The current rule for Committee Hearings provides for “a reasonable opportunity to be heard.” This isn’t good enough. Often, bills that propose to benefit specific groups, through underwriting by all taxpayers, will produce supporting testimony by those hoping to benefit, yet we who bear the costs will not often enough make the effort to oppose; the investment in lost time and effort is greater than the minimal amount of tax savings realized if the bill is defeated. Many times only activists are present to testify on such matters (tax credits for economic development are one such example.) This system is stacked in favor of the special interests. We propose a rule allowing equal total time for both proponents and opponents, no matter how many wish to testify on either side. Those who do not use the full measure of their allotted time should be allowed to yield their remaining time to others.
The current rule requires only one day’s advance public notice of hearings. This isn’t adequate. Such a short time promotes a “rush to judgment” mentality. Although it may provide ample time for the paid lobbyists to prep and appear to testify, this limited timeframe will restrict access to the legislative process by ordinary citizens. More time would make it easier for them to provide in-person testimony. This should be a legislative priority.
The current rule that provides that a person testifying may be called to order for failure to “keep his remarks to the point” should be changed to permit constitutional and similar questions. The Constitution, the expressed will of the people and the highest law of the state, should never be considered “off point.” The Speaker of the House and the President Pro Tempore of the Senate should have in place a system to hear and act quickly upon the objections and concerns by citizens whose testimony has been arbitrarily cut off by committee chairs.

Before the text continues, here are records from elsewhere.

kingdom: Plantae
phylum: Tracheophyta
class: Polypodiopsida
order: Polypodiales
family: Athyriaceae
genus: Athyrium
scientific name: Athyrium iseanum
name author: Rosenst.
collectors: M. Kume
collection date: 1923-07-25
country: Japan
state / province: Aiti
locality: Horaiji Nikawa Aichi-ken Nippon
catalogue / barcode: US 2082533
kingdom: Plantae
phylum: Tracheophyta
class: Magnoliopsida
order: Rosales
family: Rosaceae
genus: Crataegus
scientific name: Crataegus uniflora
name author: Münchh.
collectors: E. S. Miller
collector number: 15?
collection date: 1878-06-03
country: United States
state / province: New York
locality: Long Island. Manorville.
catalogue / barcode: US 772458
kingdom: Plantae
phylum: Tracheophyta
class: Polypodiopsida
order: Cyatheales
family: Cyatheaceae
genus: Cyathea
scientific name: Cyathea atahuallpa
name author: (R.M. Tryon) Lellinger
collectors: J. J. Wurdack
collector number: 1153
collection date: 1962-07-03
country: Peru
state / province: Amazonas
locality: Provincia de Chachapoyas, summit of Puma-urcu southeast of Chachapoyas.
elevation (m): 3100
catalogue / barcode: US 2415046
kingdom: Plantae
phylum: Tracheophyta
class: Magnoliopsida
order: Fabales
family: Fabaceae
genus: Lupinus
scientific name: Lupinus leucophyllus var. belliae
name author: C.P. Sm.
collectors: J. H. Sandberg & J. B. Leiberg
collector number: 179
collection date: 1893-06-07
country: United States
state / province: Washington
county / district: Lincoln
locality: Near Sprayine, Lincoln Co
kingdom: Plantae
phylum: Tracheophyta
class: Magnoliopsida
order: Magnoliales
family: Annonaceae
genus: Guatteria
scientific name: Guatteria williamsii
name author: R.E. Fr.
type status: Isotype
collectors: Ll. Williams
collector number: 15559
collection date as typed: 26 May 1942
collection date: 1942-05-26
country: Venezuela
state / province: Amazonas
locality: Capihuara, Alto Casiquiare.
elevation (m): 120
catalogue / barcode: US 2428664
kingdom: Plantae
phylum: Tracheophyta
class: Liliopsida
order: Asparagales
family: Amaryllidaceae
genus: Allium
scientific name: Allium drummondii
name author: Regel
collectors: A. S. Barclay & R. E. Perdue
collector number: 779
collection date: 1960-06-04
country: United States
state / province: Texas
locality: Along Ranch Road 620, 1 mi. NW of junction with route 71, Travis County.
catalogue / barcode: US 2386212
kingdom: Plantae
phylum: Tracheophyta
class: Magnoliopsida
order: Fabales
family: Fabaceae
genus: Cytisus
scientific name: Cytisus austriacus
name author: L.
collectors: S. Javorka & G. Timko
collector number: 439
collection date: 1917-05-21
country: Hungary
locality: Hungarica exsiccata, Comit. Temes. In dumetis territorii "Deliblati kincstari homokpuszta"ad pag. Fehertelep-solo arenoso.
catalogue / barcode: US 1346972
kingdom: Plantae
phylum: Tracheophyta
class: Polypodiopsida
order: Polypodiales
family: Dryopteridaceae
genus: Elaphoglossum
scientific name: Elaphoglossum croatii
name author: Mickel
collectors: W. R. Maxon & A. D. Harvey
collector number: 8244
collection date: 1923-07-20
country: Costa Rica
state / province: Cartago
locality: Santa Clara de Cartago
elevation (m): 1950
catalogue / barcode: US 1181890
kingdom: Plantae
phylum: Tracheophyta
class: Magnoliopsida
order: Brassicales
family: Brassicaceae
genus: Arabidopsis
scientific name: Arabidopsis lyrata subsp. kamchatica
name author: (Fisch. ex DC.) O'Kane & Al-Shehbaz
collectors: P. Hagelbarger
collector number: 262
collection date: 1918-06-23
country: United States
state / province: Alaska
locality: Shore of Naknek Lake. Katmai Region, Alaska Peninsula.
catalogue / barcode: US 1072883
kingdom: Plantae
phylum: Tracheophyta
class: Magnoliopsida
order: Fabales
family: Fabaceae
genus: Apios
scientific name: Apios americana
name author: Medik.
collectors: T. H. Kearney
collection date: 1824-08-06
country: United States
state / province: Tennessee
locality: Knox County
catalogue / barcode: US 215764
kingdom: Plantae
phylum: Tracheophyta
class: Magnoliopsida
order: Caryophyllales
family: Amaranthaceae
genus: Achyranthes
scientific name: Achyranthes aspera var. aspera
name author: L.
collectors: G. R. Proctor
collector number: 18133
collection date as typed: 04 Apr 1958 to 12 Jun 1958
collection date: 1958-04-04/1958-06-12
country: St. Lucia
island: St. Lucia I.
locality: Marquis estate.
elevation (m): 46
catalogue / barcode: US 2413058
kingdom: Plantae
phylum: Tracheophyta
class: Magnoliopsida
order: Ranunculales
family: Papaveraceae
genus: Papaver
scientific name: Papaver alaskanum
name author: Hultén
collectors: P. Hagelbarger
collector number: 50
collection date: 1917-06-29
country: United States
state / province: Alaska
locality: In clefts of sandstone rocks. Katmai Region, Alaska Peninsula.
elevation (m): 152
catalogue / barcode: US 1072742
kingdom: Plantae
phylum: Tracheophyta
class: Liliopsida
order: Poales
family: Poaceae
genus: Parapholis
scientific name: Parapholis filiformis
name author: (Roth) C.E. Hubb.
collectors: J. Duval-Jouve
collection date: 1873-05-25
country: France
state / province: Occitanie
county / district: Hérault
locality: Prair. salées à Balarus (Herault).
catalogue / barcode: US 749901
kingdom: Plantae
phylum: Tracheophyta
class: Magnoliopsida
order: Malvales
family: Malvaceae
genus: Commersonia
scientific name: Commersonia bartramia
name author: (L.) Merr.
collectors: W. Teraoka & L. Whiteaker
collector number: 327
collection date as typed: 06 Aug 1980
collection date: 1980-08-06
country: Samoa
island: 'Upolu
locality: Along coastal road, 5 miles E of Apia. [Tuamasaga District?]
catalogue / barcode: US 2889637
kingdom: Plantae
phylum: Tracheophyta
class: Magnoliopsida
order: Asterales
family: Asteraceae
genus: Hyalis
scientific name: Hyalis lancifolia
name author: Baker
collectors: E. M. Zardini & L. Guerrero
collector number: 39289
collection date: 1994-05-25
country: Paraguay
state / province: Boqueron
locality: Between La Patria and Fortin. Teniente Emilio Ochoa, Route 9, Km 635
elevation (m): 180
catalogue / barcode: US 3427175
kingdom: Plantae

We also suggest that rules be changed to provide that the language of Committee Substitutes be posted at least one week prior to the bill be taken up for a vote and that all bills amended on the floor should not be taken up for a third and final reading for at least three legislative days after the bill is perfected and its perfected language posted.
While no rule or system can ensure that legislators appear at hearings with an open mind, the House and Senate should do everything possible to make the process open to participation by citizens as well as lobbyists. Without adequate notice before committees or the full legislative body take final action, such participation is logistically impossible.